NEW DELHI (Reuters) – The monsoon will deliver normal rainfall this year after being hindered by two tropical cyclones in two weeks, the weather office said, raising hopes of increased farm output after last year’s drought.
The government is hoping normal rainfall will stabilise agricultural commodity prices and avoid further street protests over rising food costs.
Ajit Tyagi, director general of the India Meteorological Department told reporters that rainfall in the June-September season would be 98 percent of normal, reiterating the forecast issued in April.
Last year, the weather office had initially predicted normal rainfall but the country experienced the weakest rains in 37 years, which hit farm output and caused India to become a large importer of sugar and to overtake China as the biggest buyer of edible oils.

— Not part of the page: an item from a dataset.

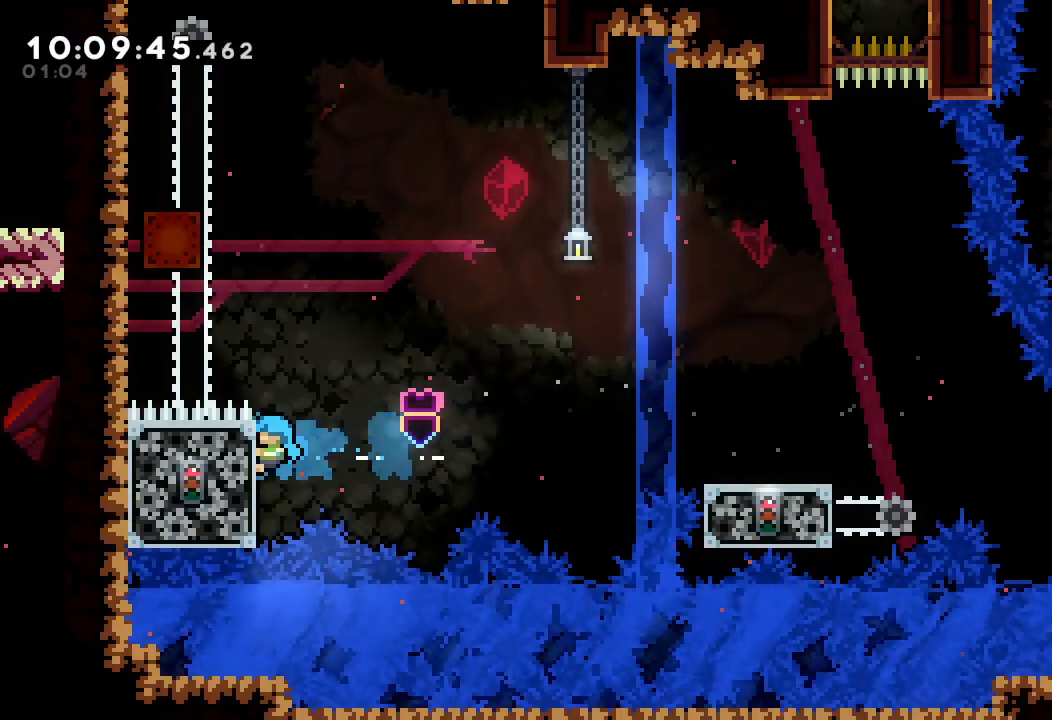
{"keys": ["a"], "events": [[33, "left", "up"]]}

Violent protests erupted over rising food costs.
Tyagi said the monsoon rains would soak cane and cotton-growing Maharashtra and its capital Mumbai by June 11 and New Delhi nearby regions, where rice and cane is grown, by the end of the month.

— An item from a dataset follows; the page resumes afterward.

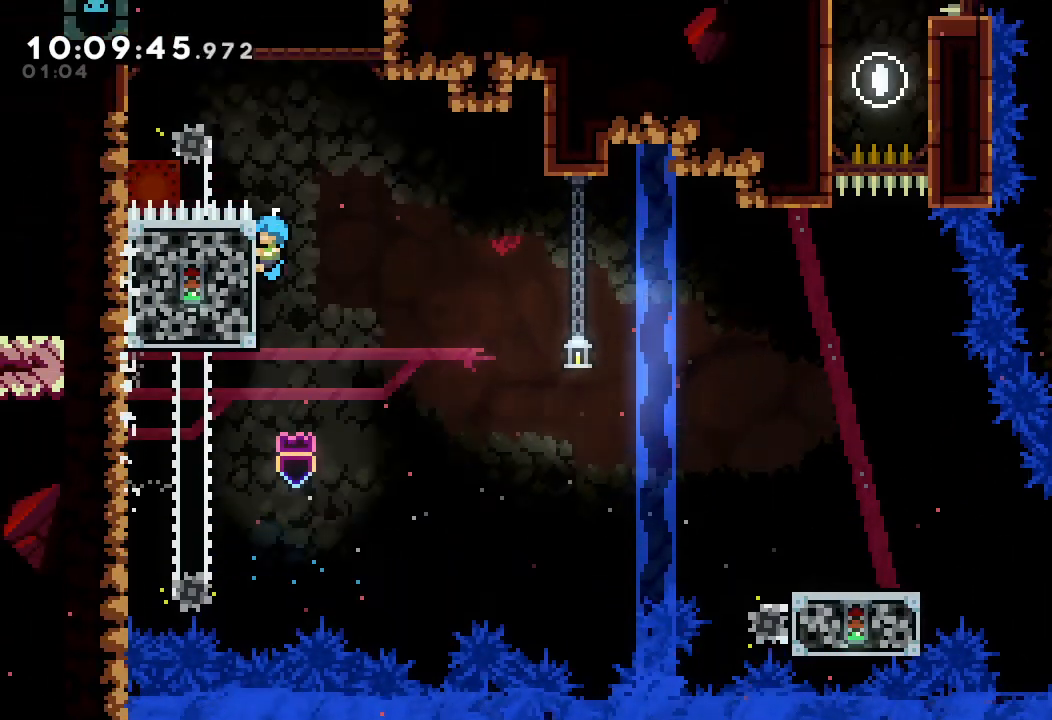
{"keys": ["a", "d"], "events": [[400, "d", "down"]]}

Tyagi said the Phet cyclone blowing in the Arabian sea and Laila that lashed the eastern coast late last month had hurt the progress of the monsoon but only temporarily.
“I am holding my normal forecast for the monsoon,” he said.
Tyagi added that his department expected the monsoon to revive over the southern states of Kerala and corn-growing Karnataka by this weekend.
Monsoon rains lashed India’s southern tip almost on schedule on May 31, boosting market sentiment.
“The normal onset of the monsoon in the southern coast of Kerala ... is also a key positive for domestic demand,” Goldman Sachs said in a report this week.
Weather officials said the cyclone was expected to fizzle out by early next week, enabling further advance of the monsoon.
“Monsoon is still in weak phase,” said B.P. Yadav, spokesman of the weather office.
For the week ended on June 2, the monsoon rains were at 16.7 millimetres, down 11 percent from the normal weekly rainfall of 18.8 millimetres.